=== TASK ===
When you restate the data, keep every word as it is and drop the images.

=== DATA PROVIDED ===
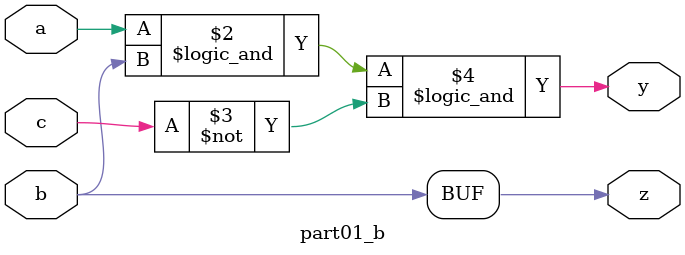
<source format=v>
`timescale 1ns / 1ps
module part01_b(
		input a,
		input b,
		input c,
		output reg y,
		output reg z
	);

	always @(a or b or c) begin

		y <= a && b && ~c;
		z <= b;

	end

endmodule

</source>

=== EXERCISE RESPONSE ===
<source format=v>
`timescale 1ns / 1ps
module part01_b(
		input a,
		input b,
		input c,
		output reg y,
		output reg z
	);

	always @(a or b or c) begin

		y <= a && b && ~c;
		z <= b;

	end

endmodule

</source>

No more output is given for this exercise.